Si le fait relationnel n’est pas pensé, il est subi, et on reste simplement sous-relation sur le mode intégriste, identitaire énervé, ou simplement passif. S’il est pensé, surtout vécu comme le veut la poétique glissantienne, il permet d’accéder à « l’imaginaire de la Relation », qui est un « état créatif » dans la complexité irréductible du Tout-monde. L’imaginaire de la Relation est une manière d’exister en création, dans les fluidités du Tout-monde. « Relation » recouvre donc à la fois la désignation du fait relationnel et celle d’une manière de le vivre en création.
En quoi la Relation se distingue-t-elle de l’identitarisme ?
Les colonialistes occidentaux ont exacerbé la notion identitaire. Avec eux, ma peau, ma cuture, ma civilisation, ma langue, ma religion, mes valeurs… sont devenues des armes de destructions massive et de domination. Les colonisés ont résisté à cette agression en utilisant ces mêmes exacerbations identitaires, et ces pratiques nous fatiguent encore aujourd’hui. Néanmoins, le fait relationnel est en œuvre. L’Europe n’est plus au centre du monde. Les anciens empires sont effilochés. Ce qui domine encore les imaginaires, c’est « l’intention occidentale », ses valeurs capitalistes, sa religion néolibérale. Les rebelles ne savent pas lutter contre cette domination par l’imaginaire, ils ne connaissent que les anciennes formes de lutte.
« Le capitalisme et son hystérie néolibérale ont réduit la politique à l’économie »
Seul un imaginaire de la Relation peut le faire, c’est pourquoi il faut lire Glissant comme on lirait un « Guerrier de l’imaginaire ». On sort du « fait relationnel » et on accède à la Relation lorsque l’accomplissement individuel ou collectif se soucie de l’accomplissement de l’Autre, tout l’Autre, humain et non-humain, tout le vivant. Se construire un imaginaire de la Relation demande que nous délaissions tous les « devenirs dominants » auxquels nous assigne l’intention capitaliste occidentale, et que nous assumions les « devenirs minoritaires », condition-nègre, condition-femme, animaux, nature, tout ce qui est offusqué par la gloire dominante. Ces devenirs minoritaires sont la condition d’un vrai accomplissement.
En quoi se distingue-t-elle du multiculturalisme ?

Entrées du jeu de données
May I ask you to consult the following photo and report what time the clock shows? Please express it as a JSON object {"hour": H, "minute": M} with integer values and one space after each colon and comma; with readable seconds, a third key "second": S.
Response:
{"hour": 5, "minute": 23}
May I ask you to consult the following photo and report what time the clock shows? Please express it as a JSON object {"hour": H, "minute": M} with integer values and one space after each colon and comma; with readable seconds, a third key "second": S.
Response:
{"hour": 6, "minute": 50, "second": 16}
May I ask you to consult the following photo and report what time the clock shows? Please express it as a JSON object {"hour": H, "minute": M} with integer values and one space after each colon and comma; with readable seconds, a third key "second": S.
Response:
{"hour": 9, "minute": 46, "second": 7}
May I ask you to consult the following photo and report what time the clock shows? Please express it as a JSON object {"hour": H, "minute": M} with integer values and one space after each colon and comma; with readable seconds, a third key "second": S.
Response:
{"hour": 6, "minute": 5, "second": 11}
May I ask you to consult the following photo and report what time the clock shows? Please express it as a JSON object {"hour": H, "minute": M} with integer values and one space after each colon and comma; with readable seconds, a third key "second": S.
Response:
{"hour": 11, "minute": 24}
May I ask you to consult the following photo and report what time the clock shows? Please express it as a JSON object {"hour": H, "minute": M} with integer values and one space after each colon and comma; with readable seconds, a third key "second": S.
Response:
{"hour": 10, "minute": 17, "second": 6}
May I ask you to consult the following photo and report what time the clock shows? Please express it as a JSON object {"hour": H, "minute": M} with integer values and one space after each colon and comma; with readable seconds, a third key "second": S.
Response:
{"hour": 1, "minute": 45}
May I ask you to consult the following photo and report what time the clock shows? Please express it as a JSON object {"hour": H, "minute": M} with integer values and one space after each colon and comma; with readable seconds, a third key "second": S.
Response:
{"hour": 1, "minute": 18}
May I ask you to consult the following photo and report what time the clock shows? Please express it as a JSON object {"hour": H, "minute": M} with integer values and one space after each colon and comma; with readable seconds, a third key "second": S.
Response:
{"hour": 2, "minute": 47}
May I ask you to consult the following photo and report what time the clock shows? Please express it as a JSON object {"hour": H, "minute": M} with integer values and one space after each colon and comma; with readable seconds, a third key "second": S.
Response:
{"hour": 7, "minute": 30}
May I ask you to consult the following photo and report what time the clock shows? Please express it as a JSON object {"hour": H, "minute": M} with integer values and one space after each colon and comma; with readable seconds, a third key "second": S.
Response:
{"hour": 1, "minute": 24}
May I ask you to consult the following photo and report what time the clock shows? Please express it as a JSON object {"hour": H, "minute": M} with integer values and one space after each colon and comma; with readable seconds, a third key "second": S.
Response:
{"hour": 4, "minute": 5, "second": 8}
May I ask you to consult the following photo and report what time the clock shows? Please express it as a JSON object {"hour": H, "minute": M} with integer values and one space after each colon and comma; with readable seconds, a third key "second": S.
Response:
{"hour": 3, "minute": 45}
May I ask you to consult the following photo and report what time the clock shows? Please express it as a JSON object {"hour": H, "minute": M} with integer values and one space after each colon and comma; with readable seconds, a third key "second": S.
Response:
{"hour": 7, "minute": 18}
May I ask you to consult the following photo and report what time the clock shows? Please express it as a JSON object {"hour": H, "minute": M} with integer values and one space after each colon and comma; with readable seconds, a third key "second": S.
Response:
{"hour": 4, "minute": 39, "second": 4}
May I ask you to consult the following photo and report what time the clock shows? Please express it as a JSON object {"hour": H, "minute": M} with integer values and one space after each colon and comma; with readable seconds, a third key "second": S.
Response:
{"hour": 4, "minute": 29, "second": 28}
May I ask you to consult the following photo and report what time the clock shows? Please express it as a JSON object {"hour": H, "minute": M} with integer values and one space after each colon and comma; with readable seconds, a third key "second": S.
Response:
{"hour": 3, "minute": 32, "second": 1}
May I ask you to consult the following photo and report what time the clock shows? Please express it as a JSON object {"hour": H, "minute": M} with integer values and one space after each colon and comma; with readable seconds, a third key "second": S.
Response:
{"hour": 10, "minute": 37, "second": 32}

_Consigne_:
Reproduisez mot pour mot le passage du texte sur la Relation chez Glissant, en commençant par « En quoi la Relation » et en allant jusqu'à « formes de lutte. ».

_Réponse finale_:
En quoi la Relation se distingue-t-elle de l’identitarisme ?
Les colonialistes occidentaux ont exacerbé la notion identitaire. Avec eux, ma peau, ma cuture, ma civilisation, ma langue, ma religion, mes valeurs… sont devenues des armes de destructions massive et de domination. Les colonisés ont résisté à cette agression en utilisant ces mêmes exacerbations identitaires, et ces pratiques nous fatiguent encore aujourd’hui. Néanmoins, le fait relationnel est en œuvre. L’Europe n’est plus au centre du monde. Les anciens empires sont effilochés. Ce qui domine encore les imaginaires, c’est « l’intention occidentale », ses valeurs capitalistes, sa religion néolibérale. Les rebelles ne savent pas lutter contre cette domination par l’imaginaire, ils ne connaissent que les anciennes formes de lutte.